Sólo publicó en vida un libro, con dieciocho poemas. En él decía cosas como: “No envidies a Dios, tiene los brazos llenos de cosas rotas”. O: “¿Por qué me trajeron a este mundo, para hacerme ni muy buena ni muy mala?”. O: “Un día me iré a reunirme conmigo”. Escribía todos sus poemas a mano; con los que no le gustaban se armaba un cigarrillo o se lo daba de comer a su loro. Vivió con su madre y su hermana hasta que murió su madre y cayeron los acreedores; desde entonces vivió con Anne en el sótano de su ex casa, porque desde ahí su hermana podía al menos seguir viendo el jardín. Los amigos le gestionaron una pensión del gobierno y le preguntaron qué necesitaba para vivir. “Té, tabaco, un poco de carbón en el invierno, alpiste para el loro, estampillas y el abono para la biblioteca del Museo Británico”, contestó. Le dieron 75 libras al año. Por la misma época, TS Eliot pidió a sus amigos una ayuda para dejar el banco donde trabajaba y dedicarse sólo a escribir: pidió quinientas libras al año (y me permito agregar que, de esa pensión, las hermanas Mew daban el diez por ciento a caridad todos los meses).
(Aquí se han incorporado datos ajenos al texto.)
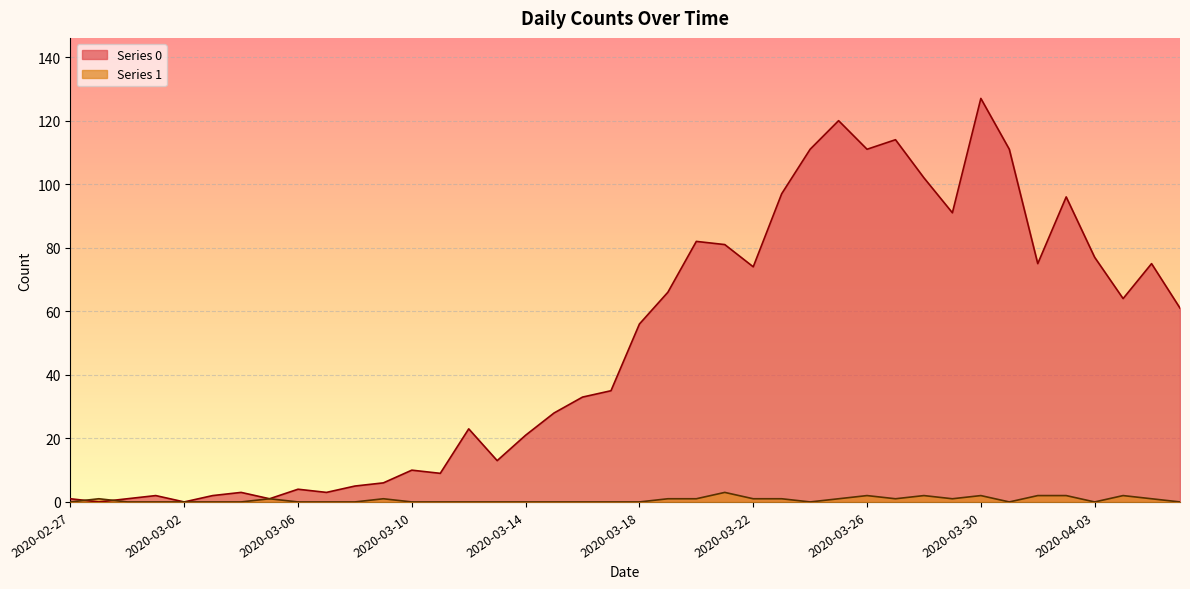

At which label does Series 1 reach its peak?

2020-03-21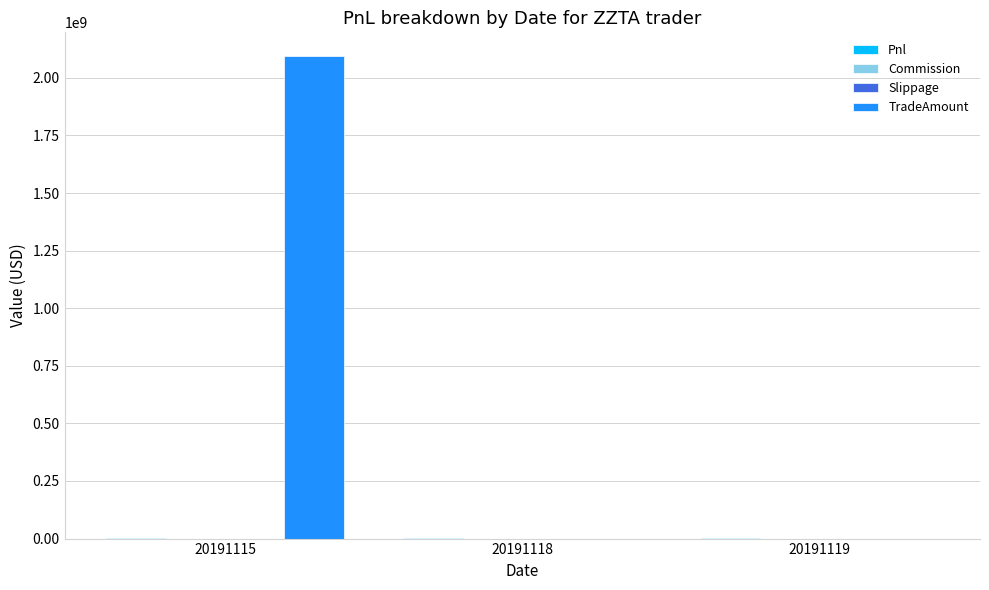

What is the maximum value shown in the chart?

2092934750.0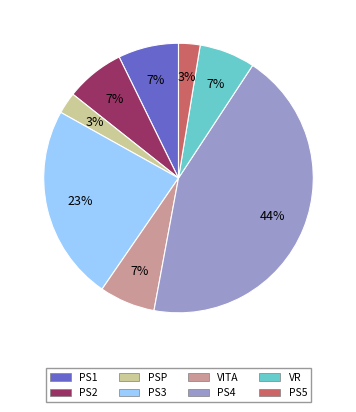

To the nearest percent, what is the difference between the largest and smallest slice percentages?

41%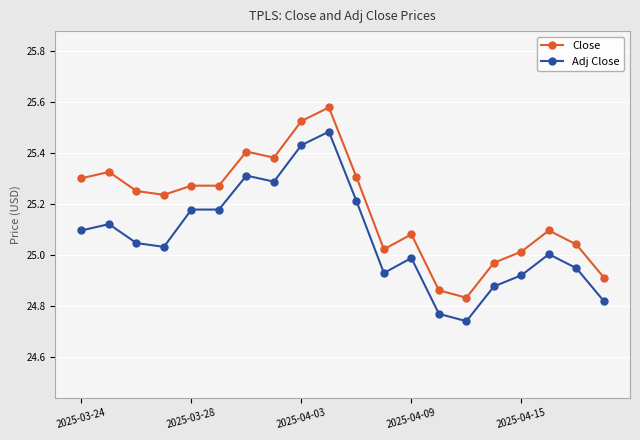

List the series in order of their overall mean, lowest first.

Adj Close, Close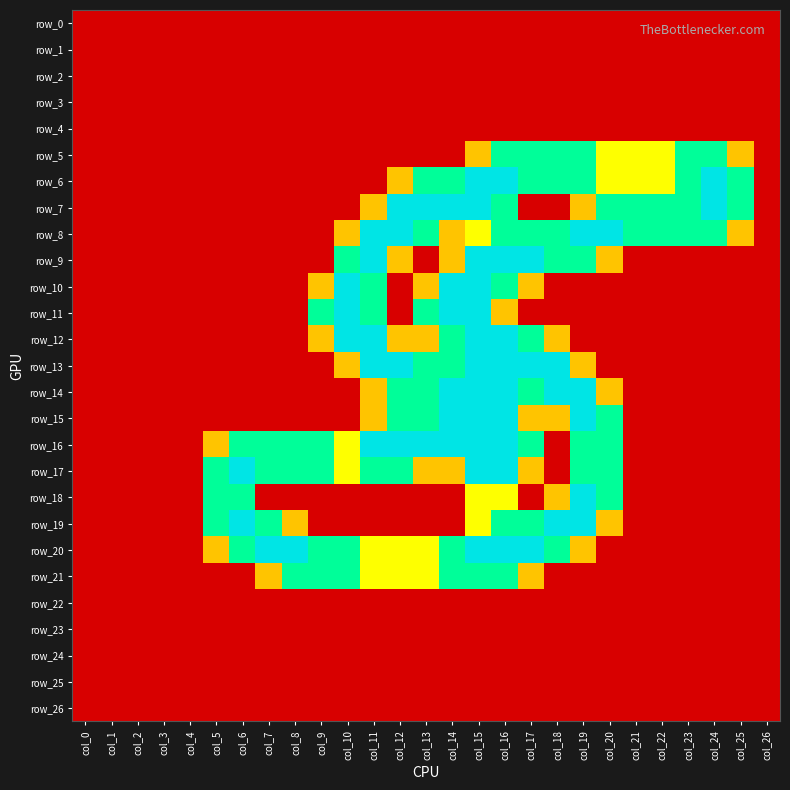

What is the difference between the second highest and minimum values in the row_18 series?

1.5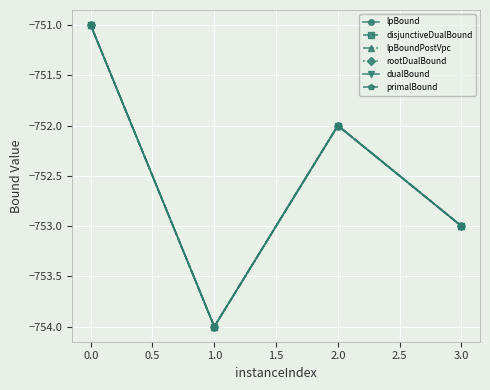

True or false: lpBound has more than 2 interior local peaks.

False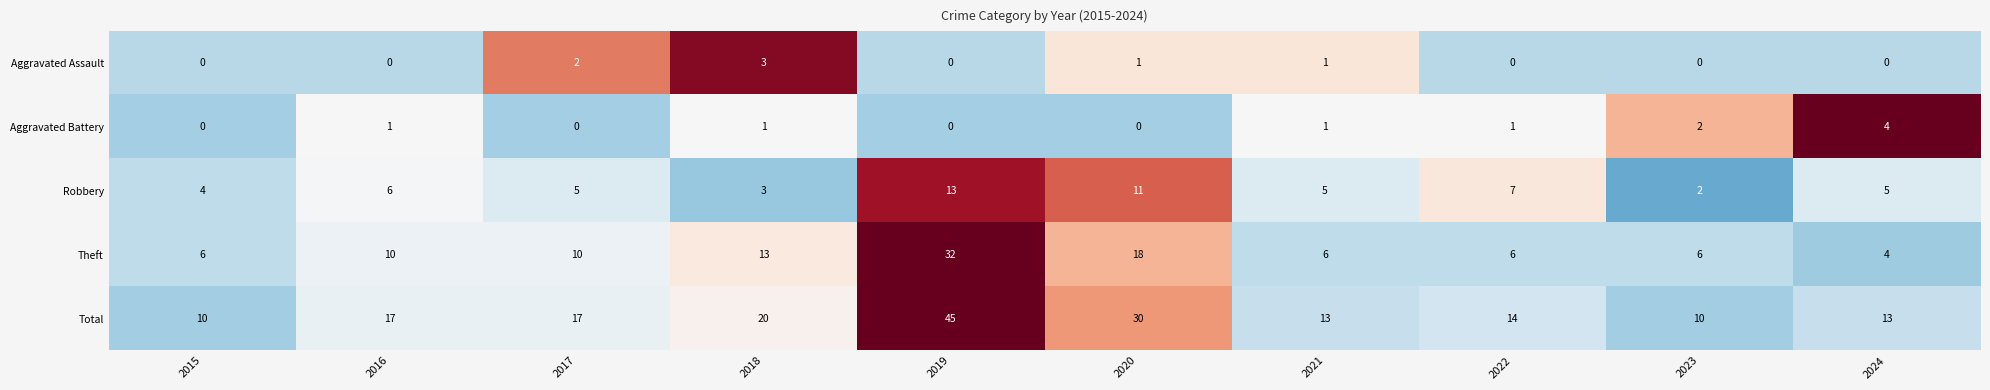

List the series in order of their peak value, highest first.

Total, Theft, Robbery, Aggravated Battery, Aggravated Assault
La vida en aquel sótano fue demasiado para los débiles pulmones de Anne. Cuando murió, Charlotte se sintió “como un yuyo arrancado de la tierra”. Se dejó trasladar como una autómata a una residencia geriátrica que parecía uno de los asilos que construía su padre. Una mañana bajó al sótano y se bebió una botella de desinfectante Lysol que robó del cuarto de limpieza. Sobre su cama había dejado un papel con un último pedido: que le cortaran la aorta antes de cerrar el cajón, porque tenía miedo de que la enterraran viva.